__Available records__.
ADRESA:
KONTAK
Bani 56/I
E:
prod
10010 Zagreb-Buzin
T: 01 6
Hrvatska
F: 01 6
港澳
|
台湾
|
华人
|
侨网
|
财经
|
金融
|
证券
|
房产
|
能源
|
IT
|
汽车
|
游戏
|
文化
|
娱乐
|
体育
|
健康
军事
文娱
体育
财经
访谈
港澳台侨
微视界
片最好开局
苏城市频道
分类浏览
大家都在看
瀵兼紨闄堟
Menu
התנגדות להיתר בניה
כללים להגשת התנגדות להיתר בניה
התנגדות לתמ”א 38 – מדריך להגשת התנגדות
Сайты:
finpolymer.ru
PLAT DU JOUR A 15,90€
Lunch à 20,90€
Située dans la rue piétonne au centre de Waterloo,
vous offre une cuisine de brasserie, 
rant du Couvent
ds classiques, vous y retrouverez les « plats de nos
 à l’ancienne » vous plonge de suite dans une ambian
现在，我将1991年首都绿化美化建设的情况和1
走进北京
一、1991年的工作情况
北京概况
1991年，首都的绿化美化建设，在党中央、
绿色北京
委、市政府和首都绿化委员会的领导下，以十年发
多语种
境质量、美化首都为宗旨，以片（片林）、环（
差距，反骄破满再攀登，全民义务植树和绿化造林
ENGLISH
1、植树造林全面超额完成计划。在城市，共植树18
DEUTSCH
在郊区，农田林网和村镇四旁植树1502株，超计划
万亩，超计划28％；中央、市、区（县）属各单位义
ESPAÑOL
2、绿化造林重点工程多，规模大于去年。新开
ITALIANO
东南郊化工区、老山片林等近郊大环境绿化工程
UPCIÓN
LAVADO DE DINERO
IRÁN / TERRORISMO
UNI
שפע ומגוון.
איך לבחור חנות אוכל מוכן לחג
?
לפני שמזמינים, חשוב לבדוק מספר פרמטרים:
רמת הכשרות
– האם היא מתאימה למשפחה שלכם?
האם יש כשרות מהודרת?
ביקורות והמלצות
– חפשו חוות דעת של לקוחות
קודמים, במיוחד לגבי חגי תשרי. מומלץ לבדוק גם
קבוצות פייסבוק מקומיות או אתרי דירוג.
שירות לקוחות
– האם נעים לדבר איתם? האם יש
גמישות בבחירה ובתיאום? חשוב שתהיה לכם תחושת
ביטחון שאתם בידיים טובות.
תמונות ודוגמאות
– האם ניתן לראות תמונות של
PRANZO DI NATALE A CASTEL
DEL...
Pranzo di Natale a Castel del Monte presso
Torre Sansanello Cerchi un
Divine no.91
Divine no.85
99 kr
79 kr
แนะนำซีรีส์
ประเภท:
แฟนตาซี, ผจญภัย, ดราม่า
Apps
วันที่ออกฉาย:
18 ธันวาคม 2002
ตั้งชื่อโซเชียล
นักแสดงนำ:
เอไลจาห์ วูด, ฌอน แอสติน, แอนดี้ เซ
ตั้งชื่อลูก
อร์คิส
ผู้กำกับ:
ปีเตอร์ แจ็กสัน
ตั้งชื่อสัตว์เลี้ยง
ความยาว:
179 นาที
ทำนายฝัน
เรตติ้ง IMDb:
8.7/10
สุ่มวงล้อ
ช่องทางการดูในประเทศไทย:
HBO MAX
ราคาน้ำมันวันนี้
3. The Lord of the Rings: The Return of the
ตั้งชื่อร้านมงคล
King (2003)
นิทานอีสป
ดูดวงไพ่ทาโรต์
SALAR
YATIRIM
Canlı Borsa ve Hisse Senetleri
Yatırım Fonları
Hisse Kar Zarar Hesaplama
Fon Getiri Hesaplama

__Required work__. State how many lines in the data above contain the word "vous", counting only matches with the same uppercase and lowercase letters, and give only the number.

__Result of the exercise__. 3